Fragmento original:
No quiero arrancar el año criticando a mi marido, fuente eterna de inspiración, mi muso moderno, una criatura que, evidentemente, está pagando los pecados de sus vidas pasadas existiendo al lado mío. No quiero, pero… hoy tuve un déjà-vu.
Empiezo por ayer. Ayer, mientras puteaba al gobierno de Ontario por escrito, verificaba que Mati tenga los absurdos 25 libros que necesita para hacer la escuela virtual y trataba infructuosamente de poner buena onda en mi grupo de whatsapp de amigas que están igual que yo; en medio de mi humilde preparación para esta nueva etapa que nos toca vivir, me llamó el jardín de Daniel para decir que cerraba por unos días por un caso de covid.
Mr. Alejo, que ese día se había quedado a hacer teletrabajo, temió quedarse de padre soltero de dos niños y me dijo "Entonces, me voy a quedar más días en casa". Antes de que digan "ahhh" y "ohhh", los invito a seguir leyendo.

Filas extraídas:
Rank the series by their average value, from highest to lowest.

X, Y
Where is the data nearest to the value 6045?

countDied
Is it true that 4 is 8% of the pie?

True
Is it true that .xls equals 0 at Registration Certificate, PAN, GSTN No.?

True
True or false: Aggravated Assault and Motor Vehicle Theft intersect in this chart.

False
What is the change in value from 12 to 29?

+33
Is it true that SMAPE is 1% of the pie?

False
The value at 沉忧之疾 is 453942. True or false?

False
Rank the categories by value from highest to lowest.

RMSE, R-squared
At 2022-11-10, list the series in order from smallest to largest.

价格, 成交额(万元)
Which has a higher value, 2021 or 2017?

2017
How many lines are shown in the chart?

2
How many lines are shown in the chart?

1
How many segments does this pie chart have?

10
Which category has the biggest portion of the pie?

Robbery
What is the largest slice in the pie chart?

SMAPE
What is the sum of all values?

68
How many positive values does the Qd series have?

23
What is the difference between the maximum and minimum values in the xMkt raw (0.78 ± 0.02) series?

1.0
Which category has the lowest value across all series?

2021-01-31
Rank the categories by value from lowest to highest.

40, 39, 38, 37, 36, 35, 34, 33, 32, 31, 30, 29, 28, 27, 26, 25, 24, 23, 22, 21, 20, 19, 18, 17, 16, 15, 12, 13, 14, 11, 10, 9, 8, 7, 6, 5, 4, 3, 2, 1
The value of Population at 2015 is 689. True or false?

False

Qué se pide:
**A)** Del texto sobre el cierre del jardín, pasa a una lista breve el párrafo que empieza con "Empiezo por ayer" y conserva sus datos principales.
**B)** Reproduce del texto sobre el cierre del jardín el tramo entre "Empiezo por ayer." y "caso de covid.", ambos incluidos.
**C)** Continúa el texto sobre el cierre del jardín desde donde termina.

Respuestas:
**A)**
- Ayer, quien narra criticaba por escrito al gobierno de Ontario.
- Revisaba que Mati tuviera los 25 libros que necesita para la escuela virtual.
- Intentaba sin éxito animar a su grupo de whatsapp de amigas.
- En medio de todo, llamaron del jardín de Daniel para avisar que cerraba unos días por un caso de covid.

**B)**
Empiezo por ayer. Ayer, mientras puteaba al gobierno de Ontario por escrito, verificaba que Mati tenga los absurdos 25 libros que necesita para hacer la escuela virtual y trataba infructuosamente de poner buena onda en mi grupo de whatsapp de amigas que están igual que yo; en medio de mi humilde preparación para esta nueva etapa que nos toca vivir, me llamó el jardín de Daniel para decir que cerraba por unos días por un caso de covid.

**C)**
Se quedó. Sí. Por la mañana, seguramente después de pasarse media hora en el baño mirando el teléfono, me encontró dormida en la cama de Dani. Me despertó tocándome amorosamente una patita y diciéndome qué hora era, y después procedió a encerrarse en una habitación porque tenía una reunión "por muchas horas". Mientras cerraba la puerta, todavía en calzones y con carita de esposo maltratado que se va a trabajar a la mina de carbón, me dijo "Si te hacés un café, no me traés uno a mí...?"
Antes de que pudiera responder, sonó el timbre y ahí tuve un déjà-vu: dos niños en casa, un marido encerrado haciendo teleconferencias y el señor del delivery del supermercado tocándome el timbre. Esto me hace acordar a un libro que escribí una vez.